Dean Holland is extremely supportive, as are his colleagues, but I realised that the biggest returns were offered to the highest status of partners. This was perfectly reasonable, but my upgrade was delayed while I organised the money, which took a little time. Now, we are ready to move on together.
Devon Brown’s regular 5-minute videos had been inspiring for months and when he identified a special traffic offer, I followed up a ‘done for you’ sales funnel, but it was in its early days. He had set up the lower-priced items, but not the ‘back end’ of monthly subscriptions and high-ticket items.
I signed up anyway, knowing it was going to develop and would provide opportunities when I had the traffic. I enjoyed a very informative and pleasant one-hour Skype call with him, in which he stressed the need to build up my list, which he had neglected to do in his first 6-7 years. He admitted that he could not set up a website, even with more than ten years’ experience in the industry. This has not held him back.

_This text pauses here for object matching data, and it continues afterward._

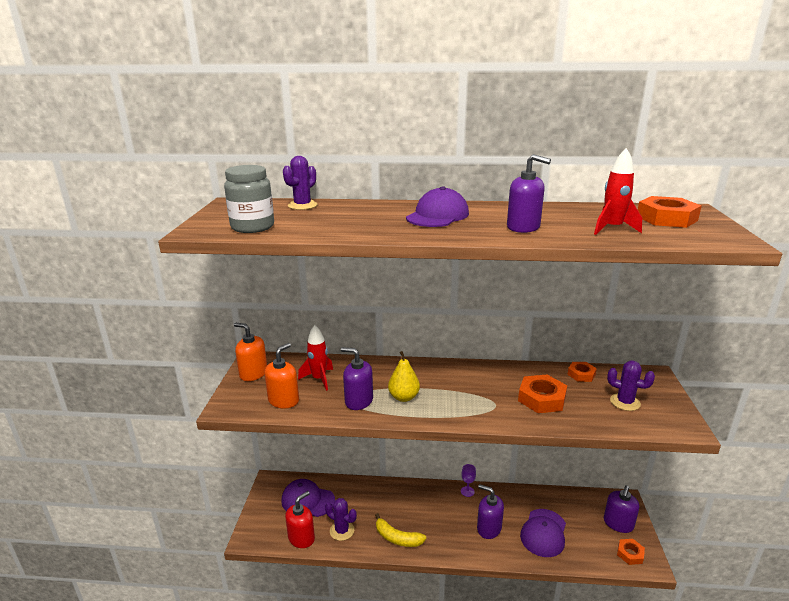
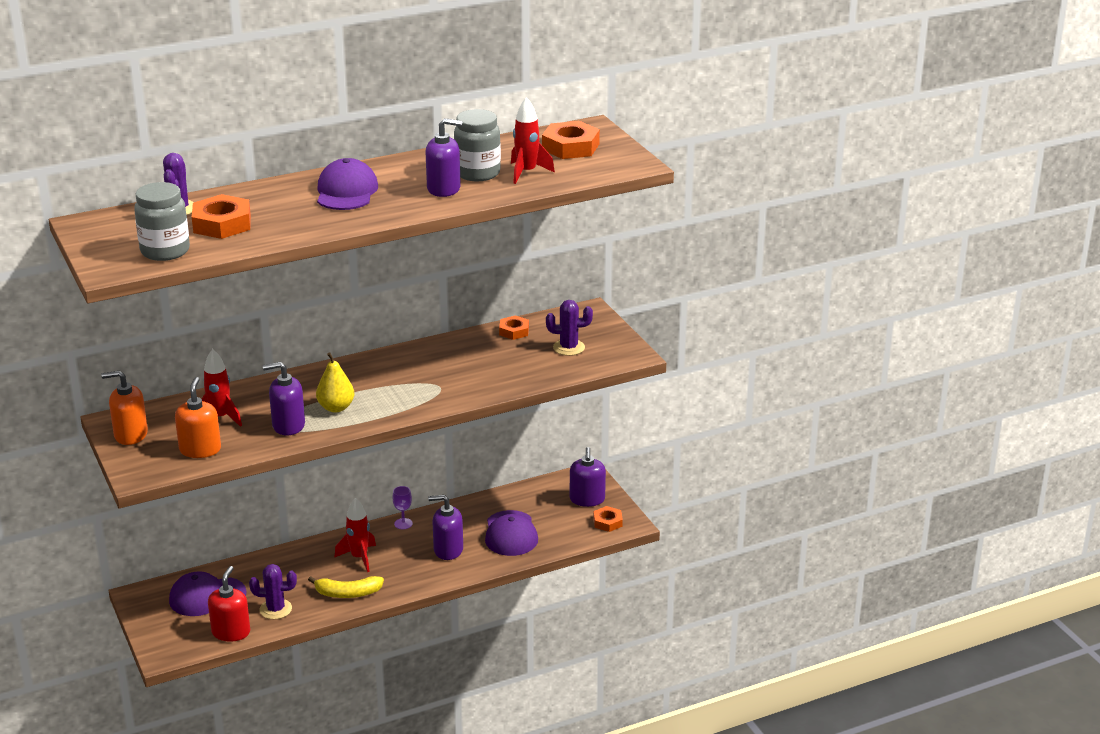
camera: 30 degrees left, 5 degrees up
(422, 509) = (359, 558): none -> red rocket
(542, 398) = (484, 367): orange nut -> orange nut (222, 224)
(563, 222) = (477, 173): none -> grey jar

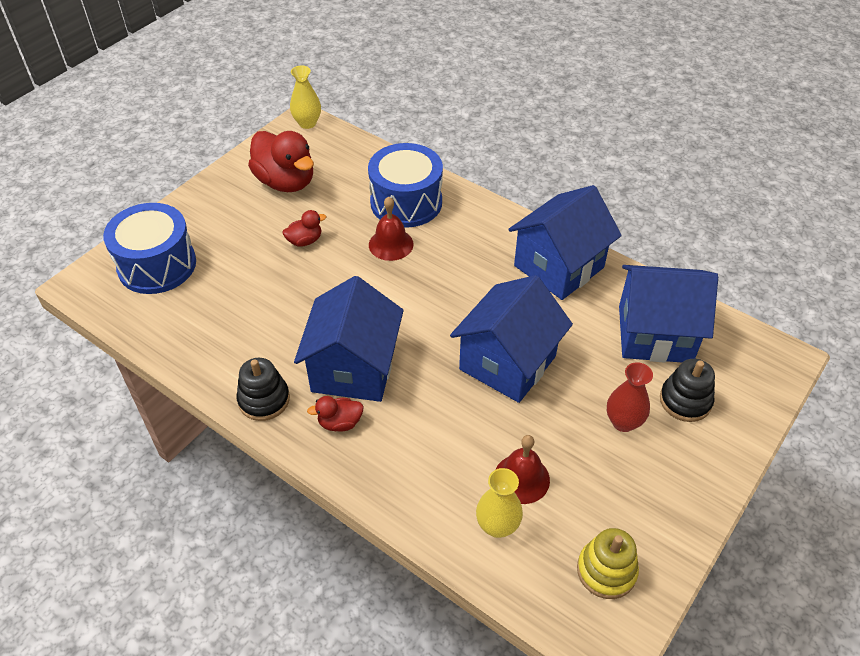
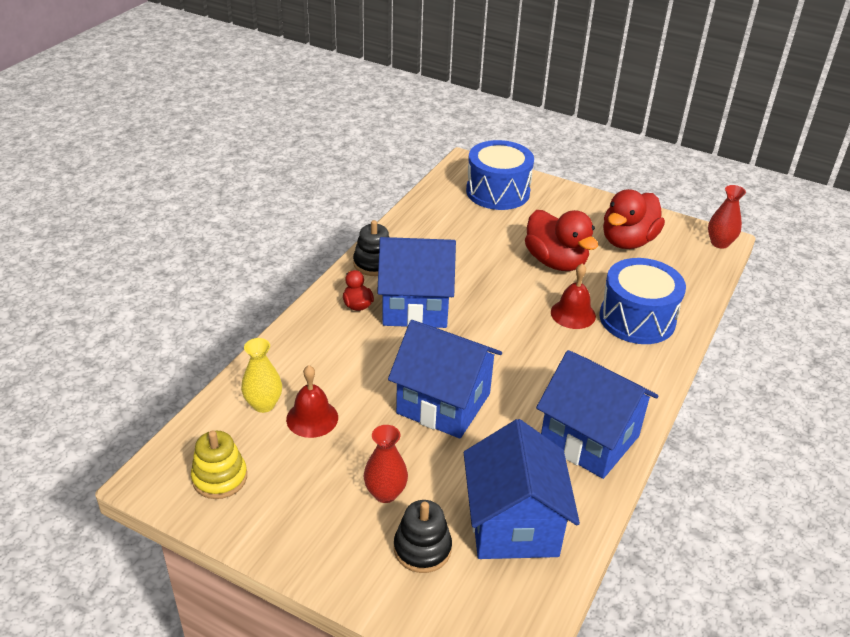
camera: 80 degrees right, 10 degrees down
(305, 241) = (556, 262): red duck -> red duck, size x2.07
(307, 123) = (719, 243): yellow vase -> red vase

Devon is an excellent antidote to the ‘get rich quick’ teams that promise you millions by Friday. His dismissal of a young lady who’finally made a sale after two weeks in the business’ is a classic.
We have not yet made a deal with his traffic, but his ‘done for you’ sales funnel is building and receiving rave reviews, so I am happy to be a member of it and will use it in the future.
In joining his ‘done for you’ sales funnel, I already had my own websites. His system mainly works with partners taking a page of his website, though requiring them to have an autoresponder from Aweber
(to protect your traffic) which I bought and took me to Wealthy Affiliate as a new host for my sites. I am still working through the autoresponder, but now feel I have the main structural architecture to become a player.
My earlier career as financial controllers, directors and interim management used computers as a tool.
I learned Excel and earlier spreadsheet models that were essential to my work. Also, I learned Word.
Most of my work was with companies in trouble. One of their problems was having bespoke software
which became obsolete, or was not suitable as the company changed. I relied on the tekkies in each company rather than learn their systems in detail. In most companies, that was what was expected of me: sort out the finances, leave the computers to the tekkies.